**Passage given**
start

Husbandry and maintenance are really two different tasks. Maintenance is taking care of your tank's equipment. Husbandry is caring for the tank itself, i.e. the water changes, cleaning the substrate, removing detritus, taking out dead or dying algae, adding water to compensate for evaporation, dispensing water additives, testing the water quality at regular intervals, and tasks of that nature. Both are very distinct of each other.
Maintenance is necessary mostly to prevent either :
- equipment failure
- equipment malfunction
- erroneous readings if you use meters to monitor certain water conditions
- problems with equipment that can directly and quickly influence the water quality, which in turn affects the lifeforms.
Husbandry are all those tasks that ensure that once the water quality is good, that it remains there, and that your tank always looks at its best. Husbandry requires more work, and certainly more dedication. In highly automated systems a lot of these tasks can be automated and do not have to be performed by the tank's owner. In our small Reef, the one discussed in this book, this is not the case. You, the Hobbyist will have to perform the work, and you will have to do so on a regular basis, not just once in a while, when you think about it, or when it is convenient.

end

**Goal**
Please pick up the reef tank care passage from its last sentence and continue it. The entries after this point come from a different source.

**Data rows**
start

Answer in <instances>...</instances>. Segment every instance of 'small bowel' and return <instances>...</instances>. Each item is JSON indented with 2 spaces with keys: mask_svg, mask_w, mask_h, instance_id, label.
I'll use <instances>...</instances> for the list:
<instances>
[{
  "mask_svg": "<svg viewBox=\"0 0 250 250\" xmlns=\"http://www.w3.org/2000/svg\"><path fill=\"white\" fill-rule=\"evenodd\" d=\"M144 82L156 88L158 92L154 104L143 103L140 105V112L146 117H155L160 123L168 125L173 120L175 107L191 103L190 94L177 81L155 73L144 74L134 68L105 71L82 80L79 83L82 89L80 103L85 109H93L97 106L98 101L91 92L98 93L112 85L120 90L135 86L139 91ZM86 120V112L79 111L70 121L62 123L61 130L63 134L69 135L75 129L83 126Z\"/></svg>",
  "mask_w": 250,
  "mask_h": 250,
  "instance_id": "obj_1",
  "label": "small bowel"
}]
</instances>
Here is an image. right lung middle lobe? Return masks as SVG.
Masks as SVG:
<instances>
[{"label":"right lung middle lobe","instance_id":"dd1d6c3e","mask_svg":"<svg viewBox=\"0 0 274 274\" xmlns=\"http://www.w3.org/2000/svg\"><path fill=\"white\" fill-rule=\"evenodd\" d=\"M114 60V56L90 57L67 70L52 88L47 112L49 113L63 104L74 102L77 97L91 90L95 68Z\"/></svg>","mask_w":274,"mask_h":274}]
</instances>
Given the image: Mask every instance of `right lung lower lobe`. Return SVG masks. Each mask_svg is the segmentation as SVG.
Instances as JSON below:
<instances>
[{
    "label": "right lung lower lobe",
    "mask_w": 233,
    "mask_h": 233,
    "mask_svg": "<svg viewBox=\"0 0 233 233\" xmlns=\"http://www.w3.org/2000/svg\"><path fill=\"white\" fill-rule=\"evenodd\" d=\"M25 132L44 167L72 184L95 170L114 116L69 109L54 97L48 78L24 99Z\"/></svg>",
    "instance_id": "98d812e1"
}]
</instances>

end

**Result for this task**
Successful tanks, especially reef tanks, cannot be kept if they are not cared for as they need to be. Let's face it, the best of cars needs maintenance and care too; the best of golf clubs need to be properly taken care of; the best of SCUBA gear needs constant attention to keep it in top shape. Well, the same applies to your reef tank, and even more so, because you are dealing with live animals and invert- brates.
The quality of the water in which they live is as important to them, as the air you breathe is to you. Even more so, because they, the lifeforms in the tank, cannot do anything about it. They have to rely on you, the owner of the aquarium.
If all those reasons are not enough yet to convince you, think of all the money you have invested in a reef system, and in the rocks and lifeforms that are in it. Replacing livestock that died because you did not take proper care of the tank, can be very expensive, but is something you can control, something you can avoid. All you have to do is "care" for the hobby you got into. Tanks do not take care of themselves...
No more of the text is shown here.